In addition to hand hygiene and contact isolation policies, treatment by selective personalized decolonization and FMT was performed in 6/8 patients so that they could receive chemotherapy. Four out of six patients had a successful FMT (patient 2, 3, 4, 7) confirmed by three negative consecutive CPE controls after transplantation. Two successive FMTs were required to decolonize patient 2 ( Table 1 ; Figure 1 ).

A 12-month follow-up did not detect additional CPE carriers in this thoracic-oncology ward.

Isolates and antibiotic susceptibility testing

Four C. freundii strains and five E. cloacae strains were isolated from eight clinical samples. All CPE were sensitive to fosfomycin and amikacin but resistant to amoxicillin, amoxicillin-clavulanic acid, ceftriaxone, piperacillin-tazobactam, and ciprofloxacin. All strains of C. freundii had the same resistance phenotype (doxycycline, gentamicin, trimethoprim-sulfamethoxazole resistant and cefepime sensitive). Concerning the Enterobacter strains, two phenotypes were observed. The isolates P7535 and P7537 were sensitive to cefepime, doxycycline, trimethoprim-sulfamethoxazole and gentamicin, while the remaining (P7536, P7538, P7698) were not ( Table 1 ).

Ertapenem and imipenem MICs of C. freundii strains varied from 0.5 to 1 µg/mL and 0.5 to 1 µg/mL respectively, while ertapenem and imipenem MICs of Enterobacter isolates ranged respectively from 1 to >32 µg/mL and 1 to 6µg/mL ( Table 1 ). The β-CARBA test was positive for all isolates that carried only the bla OXA-48 carbapenemase gene.

Resistome

All strains of C. freundii had a median length of 5.2Mb and a median GC of 51.7% while the median length and GC of Enterobacter isolates ranged between 4.98 to 5.1Mb and between 55 to 55.1%, respectively. RT-PCR and genome analysis confirmed that OXA-48 carbapenemase was produced by all strains. Resistome analysis showed the presence of genes encoding resistance to different families of antibiotics such as β-lactams, quinolones, aminoglycosides, sulfonamides, cyclins, and chloramphenicol ( Table 2 ).

The gene encoding the OXA-48 enzyme was found in a 63kb IncL/M plasmid, whereas the other antibiotic resistance genes were present on other plasmid types or in the chromosome ( Table 2 ). In all CPE, the bla OXA-48 gene was in a Tn1999.2 transposon (IS10A-lysR-bla OXA-48-IS1-IS10A) ( Figure 2 ). Comparison of the complete OXA-48 plasmids with all CPE showed the quasi-similarity of the outbreak plasmids, with presence of 0 to 5 SNV.

Figure 2.

Figure 2

Genetic environment of the bla OXA-48 gene and circular representation of the complete OXA-48 plasmids.

▸ Prompt 1: Translate this sentence from the outbreak excerpt into Spanish: "A 12-month follow-up did not detect additional CPE carriers in this thoracic-oncology ward."
▸ Prompt 2: Return, word for word, the part of the outbreak excerpt that runs from "Ertapenem and imipenem MICs of C." to "chloramphenicol ( Table 2 ).".

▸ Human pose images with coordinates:

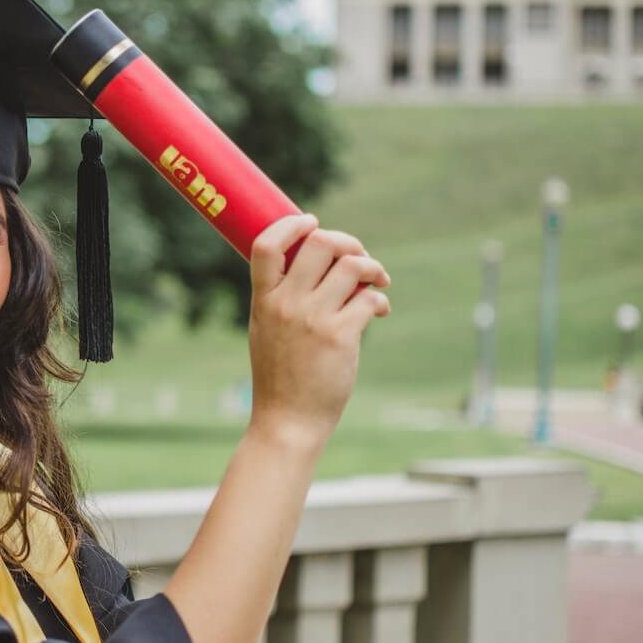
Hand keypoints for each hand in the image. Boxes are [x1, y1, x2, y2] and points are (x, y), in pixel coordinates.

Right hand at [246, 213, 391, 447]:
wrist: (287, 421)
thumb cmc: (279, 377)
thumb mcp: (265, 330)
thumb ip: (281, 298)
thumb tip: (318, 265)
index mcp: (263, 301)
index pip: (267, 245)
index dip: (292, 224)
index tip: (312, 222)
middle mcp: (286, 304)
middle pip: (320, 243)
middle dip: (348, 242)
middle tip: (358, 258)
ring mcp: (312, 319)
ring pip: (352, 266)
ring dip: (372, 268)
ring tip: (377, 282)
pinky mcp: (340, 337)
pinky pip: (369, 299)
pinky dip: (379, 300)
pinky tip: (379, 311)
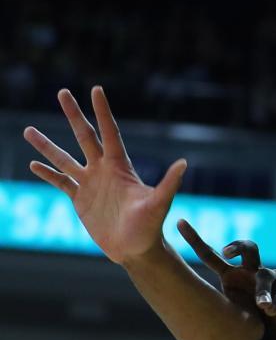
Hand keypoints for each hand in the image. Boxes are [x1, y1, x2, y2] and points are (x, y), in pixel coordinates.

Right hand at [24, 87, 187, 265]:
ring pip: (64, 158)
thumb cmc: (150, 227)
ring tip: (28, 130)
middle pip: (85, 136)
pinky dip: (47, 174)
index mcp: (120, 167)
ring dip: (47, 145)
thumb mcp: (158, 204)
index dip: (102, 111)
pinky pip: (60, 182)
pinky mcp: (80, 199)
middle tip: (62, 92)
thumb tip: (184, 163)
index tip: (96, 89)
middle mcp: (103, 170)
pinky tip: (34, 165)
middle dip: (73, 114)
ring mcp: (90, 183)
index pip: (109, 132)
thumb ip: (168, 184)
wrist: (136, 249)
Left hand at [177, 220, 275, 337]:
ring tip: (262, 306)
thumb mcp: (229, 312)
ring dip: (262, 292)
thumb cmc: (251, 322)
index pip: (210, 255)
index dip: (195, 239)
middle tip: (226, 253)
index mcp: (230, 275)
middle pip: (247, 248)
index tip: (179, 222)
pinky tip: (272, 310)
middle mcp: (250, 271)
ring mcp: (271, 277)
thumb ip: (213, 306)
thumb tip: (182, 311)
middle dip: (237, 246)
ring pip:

▸ Written response 1: Un seguimiento de 12 meses no detectó portadores adicionales de CPE en esta planta de oncología torácica.

▸ Written response 2:
Ertapenem and imipenem MICs of C. freundii strains varied from 0.5 to 1 µg/mL and 0.5 to 1 µg/mL respectively, while ertapenem and imipenem MICs of Enterobacter isolates ranged respectively from 1 to >32 µg/mL and 1 to 6µg/mL ( Table 1 ). The β-CARBA test was positive for all isolates that carried only the bla OXA-48 carbapenemase gene.

Resistome

All strains of C. freundii had a median length of 5.2Mb and a median GC of 51.7% while the median length and GC of Enterobacter isolates ranged between 4.98 to 5.1Mb and between 55 to 55.1%, respectively. RT-PCR and genome analysis confirmed that OXA-48 carbapenemase was produced by all strains. Resistome analysis showed the presence of genes encoding resistance to different families of antibiotics such as β-lactams, quinolones, aminoglycosides, sulfonamides, cyclins, and chloramphenicol ( Table 2 ).